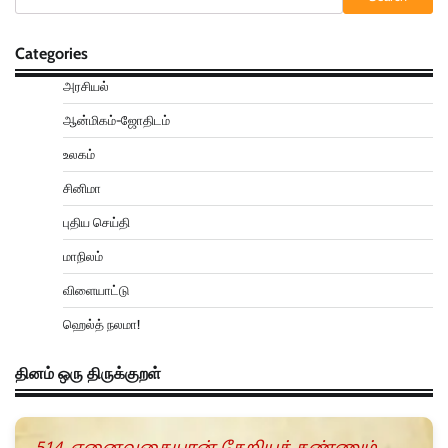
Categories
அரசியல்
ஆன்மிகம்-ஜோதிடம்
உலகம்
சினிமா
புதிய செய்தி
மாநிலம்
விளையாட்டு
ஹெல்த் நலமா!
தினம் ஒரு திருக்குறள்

*****

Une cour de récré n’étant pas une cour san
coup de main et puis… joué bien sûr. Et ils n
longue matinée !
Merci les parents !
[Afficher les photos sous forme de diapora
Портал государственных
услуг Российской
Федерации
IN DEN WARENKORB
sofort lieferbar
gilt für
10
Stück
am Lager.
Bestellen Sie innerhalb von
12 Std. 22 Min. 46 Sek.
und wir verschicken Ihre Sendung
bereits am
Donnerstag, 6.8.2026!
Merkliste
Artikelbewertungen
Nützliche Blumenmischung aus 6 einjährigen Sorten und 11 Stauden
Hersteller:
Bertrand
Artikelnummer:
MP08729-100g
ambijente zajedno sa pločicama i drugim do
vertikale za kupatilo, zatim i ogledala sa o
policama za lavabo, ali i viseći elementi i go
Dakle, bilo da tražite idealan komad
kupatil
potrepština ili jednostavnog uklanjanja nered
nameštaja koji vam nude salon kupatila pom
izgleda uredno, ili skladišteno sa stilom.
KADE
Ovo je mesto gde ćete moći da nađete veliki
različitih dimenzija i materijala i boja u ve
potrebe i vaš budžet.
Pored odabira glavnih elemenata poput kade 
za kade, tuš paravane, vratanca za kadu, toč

*****

DIRECTIONS:
Express the lines as a JSON list of strings, one string per line and blank lines omitted, beginning at the line that contains "Une cour de récré n’étant pas une cour san" and stopping after the line that contains "za kade, tuš paravane, vratanca za kadu, toč".

RESULT FOR THIS TASK:
[
  "Une cour de récré n’étant pas une cour san",
  "coup de main et puis… joué bien sûr. Et ils n",
  "longue matinée !",
  "Merci les parents !",
  "[Afficher les photos sous forme de diapora",
  "Портал государственных",
  "услуг Российской",
  "Федерации",
  "IN DEN WARENKORB",
  "sofort lieferbar",
  "gilt für",
  "10",
  "Stück",
  "am Lager.",
  "Bestellen Sie innerhalb von",
  "12 Std. 22 Min. 46 Sek.",
  "und wir verschicken Ihre Sendung",
  "bereits am",
  "Donnerstag, 6.8.2026!",
  "Merkliste",
  "Artikelbewertungen",
  "Nützliche Blumenmischung aus 6 einjährigen Sorten und 11 Stauden",
  "Hersteller:",
  "Bertrand",
  "Artikelnummer:",
  "MP08729-100g",
  "ambijente zajedno sa pločicama i drugim do",
  "vertikale za kupatilo, zatim i ogledala sa o",
  "policama za lavabo, ali i viseći elementi i go",
  "Dakle, bilo da tražite idealan komad",
  "kupatil",
  "potrepština ili jednostavnog uklanjanja nered",
  "nameštaja koji vam nude salon kupatila pom",
  "izgleda uredno, ili skladišteno sa stilom.",
  "KADE",
  "Ovo je mesto gde ćete moći da nađete veliki",
  "različitih dimenzija i materijala i boja u ve",
  "potrebe i vaš budžet.",
  "Pored odabira glavnih elemenata poput kade ",
  "za kade, tuš paravane, vratanca za kadu, toč"
]